### Written instruction
Change "definition" to "featureDefinition" in the material from its beginning up to and including the line containing "export const myFeature", keeping everything else the same, and give back only those lines.

### Supplied material
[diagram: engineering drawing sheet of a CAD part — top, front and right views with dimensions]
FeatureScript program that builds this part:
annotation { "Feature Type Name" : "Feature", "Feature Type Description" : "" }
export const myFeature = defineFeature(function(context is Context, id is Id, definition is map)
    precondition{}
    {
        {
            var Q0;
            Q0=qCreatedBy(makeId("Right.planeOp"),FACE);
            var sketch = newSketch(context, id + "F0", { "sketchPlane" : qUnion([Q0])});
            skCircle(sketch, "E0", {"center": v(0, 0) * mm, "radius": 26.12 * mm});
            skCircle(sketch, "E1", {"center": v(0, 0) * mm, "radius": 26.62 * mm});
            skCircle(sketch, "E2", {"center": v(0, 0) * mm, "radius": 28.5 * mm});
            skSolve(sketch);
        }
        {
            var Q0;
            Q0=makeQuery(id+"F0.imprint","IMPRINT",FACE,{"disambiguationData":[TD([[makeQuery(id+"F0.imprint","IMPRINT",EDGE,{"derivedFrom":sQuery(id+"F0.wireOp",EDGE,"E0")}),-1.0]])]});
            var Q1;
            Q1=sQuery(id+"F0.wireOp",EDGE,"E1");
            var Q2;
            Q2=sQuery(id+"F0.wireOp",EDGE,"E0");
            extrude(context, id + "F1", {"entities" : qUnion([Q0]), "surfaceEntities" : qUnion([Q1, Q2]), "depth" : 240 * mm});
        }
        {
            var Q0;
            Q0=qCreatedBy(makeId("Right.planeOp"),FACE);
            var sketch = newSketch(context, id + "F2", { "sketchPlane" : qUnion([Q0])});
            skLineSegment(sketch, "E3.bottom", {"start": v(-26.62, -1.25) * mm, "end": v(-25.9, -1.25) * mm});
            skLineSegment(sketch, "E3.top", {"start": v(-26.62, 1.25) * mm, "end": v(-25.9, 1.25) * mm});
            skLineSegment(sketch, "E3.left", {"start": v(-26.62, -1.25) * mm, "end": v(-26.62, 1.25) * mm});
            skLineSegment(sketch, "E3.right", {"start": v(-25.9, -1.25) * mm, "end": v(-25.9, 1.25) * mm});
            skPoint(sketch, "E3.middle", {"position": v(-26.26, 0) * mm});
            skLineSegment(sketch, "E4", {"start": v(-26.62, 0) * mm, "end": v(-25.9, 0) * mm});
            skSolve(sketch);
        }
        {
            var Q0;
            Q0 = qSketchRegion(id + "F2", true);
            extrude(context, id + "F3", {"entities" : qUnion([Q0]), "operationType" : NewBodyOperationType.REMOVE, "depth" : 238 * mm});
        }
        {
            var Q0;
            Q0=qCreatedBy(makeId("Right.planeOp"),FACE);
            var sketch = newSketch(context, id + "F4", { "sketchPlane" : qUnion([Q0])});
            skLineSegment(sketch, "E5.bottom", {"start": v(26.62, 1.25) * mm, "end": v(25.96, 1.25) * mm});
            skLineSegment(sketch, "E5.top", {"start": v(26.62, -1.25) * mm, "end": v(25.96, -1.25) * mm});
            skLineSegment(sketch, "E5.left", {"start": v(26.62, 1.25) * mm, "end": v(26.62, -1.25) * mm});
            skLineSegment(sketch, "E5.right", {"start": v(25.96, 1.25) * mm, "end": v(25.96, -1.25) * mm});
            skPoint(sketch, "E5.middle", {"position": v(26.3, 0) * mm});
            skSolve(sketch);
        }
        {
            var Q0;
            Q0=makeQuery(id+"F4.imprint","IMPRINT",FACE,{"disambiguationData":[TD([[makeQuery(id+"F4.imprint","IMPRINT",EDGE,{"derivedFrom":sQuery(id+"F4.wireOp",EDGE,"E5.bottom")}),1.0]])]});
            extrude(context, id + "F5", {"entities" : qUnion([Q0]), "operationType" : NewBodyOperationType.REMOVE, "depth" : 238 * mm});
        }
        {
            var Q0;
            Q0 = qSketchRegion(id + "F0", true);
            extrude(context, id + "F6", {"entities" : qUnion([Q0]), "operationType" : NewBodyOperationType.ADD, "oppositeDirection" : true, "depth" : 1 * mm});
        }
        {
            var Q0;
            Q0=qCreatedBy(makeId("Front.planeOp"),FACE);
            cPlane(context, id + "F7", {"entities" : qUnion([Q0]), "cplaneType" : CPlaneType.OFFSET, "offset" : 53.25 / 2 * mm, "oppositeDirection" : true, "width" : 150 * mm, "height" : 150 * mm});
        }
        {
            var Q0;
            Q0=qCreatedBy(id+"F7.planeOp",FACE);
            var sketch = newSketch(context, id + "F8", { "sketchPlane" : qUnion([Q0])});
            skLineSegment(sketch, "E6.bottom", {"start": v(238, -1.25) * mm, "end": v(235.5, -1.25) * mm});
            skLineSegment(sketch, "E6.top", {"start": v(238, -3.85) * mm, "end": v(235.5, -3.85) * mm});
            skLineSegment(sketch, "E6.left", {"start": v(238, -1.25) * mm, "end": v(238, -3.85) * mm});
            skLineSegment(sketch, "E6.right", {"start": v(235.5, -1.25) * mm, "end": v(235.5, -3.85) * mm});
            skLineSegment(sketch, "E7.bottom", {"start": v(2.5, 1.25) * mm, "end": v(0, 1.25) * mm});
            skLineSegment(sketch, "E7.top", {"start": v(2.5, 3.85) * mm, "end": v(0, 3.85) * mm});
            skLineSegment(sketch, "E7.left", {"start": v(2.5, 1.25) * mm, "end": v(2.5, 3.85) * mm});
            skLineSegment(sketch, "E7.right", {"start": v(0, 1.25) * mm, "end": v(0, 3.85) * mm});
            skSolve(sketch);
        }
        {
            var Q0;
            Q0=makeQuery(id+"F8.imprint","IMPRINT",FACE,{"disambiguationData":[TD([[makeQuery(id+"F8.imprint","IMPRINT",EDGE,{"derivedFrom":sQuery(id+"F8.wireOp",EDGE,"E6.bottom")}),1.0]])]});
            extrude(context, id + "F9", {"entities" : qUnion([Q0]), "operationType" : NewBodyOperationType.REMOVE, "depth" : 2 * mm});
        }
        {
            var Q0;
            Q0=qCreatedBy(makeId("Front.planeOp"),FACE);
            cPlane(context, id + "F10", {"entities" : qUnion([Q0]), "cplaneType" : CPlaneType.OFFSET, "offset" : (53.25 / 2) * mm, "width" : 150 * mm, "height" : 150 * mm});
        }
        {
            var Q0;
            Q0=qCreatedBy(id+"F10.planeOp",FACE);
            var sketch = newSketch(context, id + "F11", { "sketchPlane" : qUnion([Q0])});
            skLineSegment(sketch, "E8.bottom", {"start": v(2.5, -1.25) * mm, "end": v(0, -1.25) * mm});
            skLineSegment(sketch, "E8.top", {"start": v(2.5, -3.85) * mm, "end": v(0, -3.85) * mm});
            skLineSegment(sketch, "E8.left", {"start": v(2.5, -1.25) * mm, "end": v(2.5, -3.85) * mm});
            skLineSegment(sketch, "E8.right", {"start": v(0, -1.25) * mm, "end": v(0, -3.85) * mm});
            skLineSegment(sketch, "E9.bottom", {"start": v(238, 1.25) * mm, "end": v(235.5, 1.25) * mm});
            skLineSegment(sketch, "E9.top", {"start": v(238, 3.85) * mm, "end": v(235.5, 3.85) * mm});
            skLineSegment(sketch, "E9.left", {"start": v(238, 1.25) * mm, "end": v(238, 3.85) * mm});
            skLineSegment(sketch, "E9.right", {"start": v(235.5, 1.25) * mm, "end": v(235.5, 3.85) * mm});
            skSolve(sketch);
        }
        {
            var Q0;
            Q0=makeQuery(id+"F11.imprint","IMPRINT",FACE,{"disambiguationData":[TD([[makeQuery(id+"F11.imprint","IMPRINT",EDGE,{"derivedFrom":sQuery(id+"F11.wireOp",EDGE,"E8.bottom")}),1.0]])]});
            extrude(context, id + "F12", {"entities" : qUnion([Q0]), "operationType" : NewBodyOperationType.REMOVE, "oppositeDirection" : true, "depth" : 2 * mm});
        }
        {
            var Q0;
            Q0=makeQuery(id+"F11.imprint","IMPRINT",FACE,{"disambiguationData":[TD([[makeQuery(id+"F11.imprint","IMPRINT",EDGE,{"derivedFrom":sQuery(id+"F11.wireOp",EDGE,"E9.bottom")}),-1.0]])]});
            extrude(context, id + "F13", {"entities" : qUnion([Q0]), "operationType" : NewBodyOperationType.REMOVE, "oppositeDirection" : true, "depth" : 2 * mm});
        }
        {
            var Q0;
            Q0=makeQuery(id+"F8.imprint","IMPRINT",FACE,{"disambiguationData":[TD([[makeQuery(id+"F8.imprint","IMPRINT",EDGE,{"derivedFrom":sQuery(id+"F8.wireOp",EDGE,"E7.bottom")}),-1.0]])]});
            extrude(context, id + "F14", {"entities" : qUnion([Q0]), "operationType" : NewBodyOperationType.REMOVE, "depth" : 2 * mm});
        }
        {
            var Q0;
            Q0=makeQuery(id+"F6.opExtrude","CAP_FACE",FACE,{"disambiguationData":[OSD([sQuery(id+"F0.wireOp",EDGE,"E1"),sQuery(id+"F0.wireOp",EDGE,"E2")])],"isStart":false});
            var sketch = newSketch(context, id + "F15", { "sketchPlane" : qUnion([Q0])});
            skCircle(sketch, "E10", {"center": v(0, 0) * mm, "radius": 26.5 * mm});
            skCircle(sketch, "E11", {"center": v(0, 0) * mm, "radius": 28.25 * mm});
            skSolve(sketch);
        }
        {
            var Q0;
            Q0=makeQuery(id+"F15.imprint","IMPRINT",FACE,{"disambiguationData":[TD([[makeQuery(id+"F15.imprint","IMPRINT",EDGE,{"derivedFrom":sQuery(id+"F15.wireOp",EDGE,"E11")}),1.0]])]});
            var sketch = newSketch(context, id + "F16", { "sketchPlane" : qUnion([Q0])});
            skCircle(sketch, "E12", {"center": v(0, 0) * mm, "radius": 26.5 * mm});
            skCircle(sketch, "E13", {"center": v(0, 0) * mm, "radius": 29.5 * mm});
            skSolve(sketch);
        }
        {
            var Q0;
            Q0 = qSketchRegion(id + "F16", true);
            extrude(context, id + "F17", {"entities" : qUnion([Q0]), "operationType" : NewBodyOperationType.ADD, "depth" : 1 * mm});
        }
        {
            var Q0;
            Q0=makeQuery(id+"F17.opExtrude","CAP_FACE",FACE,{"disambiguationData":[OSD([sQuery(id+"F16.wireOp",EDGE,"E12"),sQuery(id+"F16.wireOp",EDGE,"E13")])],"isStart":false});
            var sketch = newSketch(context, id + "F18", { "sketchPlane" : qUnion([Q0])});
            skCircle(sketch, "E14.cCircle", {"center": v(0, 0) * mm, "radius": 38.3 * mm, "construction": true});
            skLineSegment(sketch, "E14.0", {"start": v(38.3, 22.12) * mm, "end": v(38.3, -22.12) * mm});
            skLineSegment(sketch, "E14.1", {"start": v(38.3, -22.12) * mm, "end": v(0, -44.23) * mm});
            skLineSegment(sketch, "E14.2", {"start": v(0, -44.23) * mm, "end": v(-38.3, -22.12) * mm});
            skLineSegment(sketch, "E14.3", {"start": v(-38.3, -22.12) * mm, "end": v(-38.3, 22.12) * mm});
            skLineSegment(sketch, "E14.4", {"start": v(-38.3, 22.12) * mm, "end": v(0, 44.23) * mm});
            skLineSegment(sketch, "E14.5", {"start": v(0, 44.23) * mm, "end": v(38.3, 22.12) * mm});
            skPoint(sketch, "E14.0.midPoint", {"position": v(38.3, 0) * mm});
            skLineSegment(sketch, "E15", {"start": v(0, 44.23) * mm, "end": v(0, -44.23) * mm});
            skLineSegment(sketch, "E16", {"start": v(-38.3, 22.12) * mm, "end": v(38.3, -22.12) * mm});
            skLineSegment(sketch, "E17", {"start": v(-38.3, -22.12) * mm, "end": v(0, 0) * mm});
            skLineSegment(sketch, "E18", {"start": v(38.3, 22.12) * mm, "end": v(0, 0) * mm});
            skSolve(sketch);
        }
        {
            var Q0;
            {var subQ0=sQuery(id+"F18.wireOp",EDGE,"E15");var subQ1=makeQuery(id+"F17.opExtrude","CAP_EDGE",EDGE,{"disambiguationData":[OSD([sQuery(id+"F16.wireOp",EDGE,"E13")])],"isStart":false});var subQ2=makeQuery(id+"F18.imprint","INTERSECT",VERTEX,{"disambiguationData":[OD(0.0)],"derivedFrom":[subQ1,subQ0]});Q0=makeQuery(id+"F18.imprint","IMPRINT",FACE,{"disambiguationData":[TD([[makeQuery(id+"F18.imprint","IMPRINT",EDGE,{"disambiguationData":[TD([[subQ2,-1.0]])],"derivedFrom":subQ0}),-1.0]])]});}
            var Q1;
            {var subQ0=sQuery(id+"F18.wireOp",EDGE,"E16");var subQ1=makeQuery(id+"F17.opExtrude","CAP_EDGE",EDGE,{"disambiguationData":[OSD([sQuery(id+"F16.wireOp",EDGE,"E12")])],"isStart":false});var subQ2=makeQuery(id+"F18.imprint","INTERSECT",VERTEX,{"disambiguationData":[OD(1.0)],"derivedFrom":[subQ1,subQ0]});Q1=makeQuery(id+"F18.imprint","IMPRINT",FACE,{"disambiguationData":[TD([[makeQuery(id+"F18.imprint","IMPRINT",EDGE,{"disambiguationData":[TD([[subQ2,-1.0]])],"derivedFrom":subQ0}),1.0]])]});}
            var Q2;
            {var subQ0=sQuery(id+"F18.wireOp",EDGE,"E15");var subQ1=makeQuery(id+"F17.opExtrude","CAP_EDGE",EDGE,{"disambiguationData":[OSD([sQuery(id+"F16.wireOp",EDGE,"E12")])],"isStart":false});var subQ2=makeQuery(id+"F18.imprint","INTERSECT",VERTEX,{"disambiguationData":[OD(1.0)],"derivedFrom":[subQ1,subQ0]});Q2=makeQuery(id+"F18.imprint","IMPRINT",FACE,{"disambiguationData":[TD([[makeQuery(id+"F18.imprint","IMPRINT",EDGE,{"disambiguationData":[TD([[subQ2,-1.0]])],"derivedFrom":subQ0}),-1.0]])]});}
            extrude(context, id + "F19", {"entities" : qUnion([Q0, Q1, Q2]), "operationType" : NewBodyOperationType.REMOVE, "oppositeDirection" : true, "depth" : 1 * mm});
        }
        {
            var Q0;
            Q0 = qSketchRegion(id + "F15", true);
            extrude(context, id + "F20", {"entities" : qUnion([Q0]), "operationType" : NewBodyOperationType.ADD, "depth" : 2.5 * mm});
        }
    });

### Response
[diagram: engineering drawing sheet of a CAD part — top, front and right views with dimensions]
FeatureScript program that builds this part:
annotation { "Feature Type Name" : "Feature", "Feature Type Description" : "" }
export const myFeature = defineFeature(function(context is Context, id is Id, featureDefinition is map)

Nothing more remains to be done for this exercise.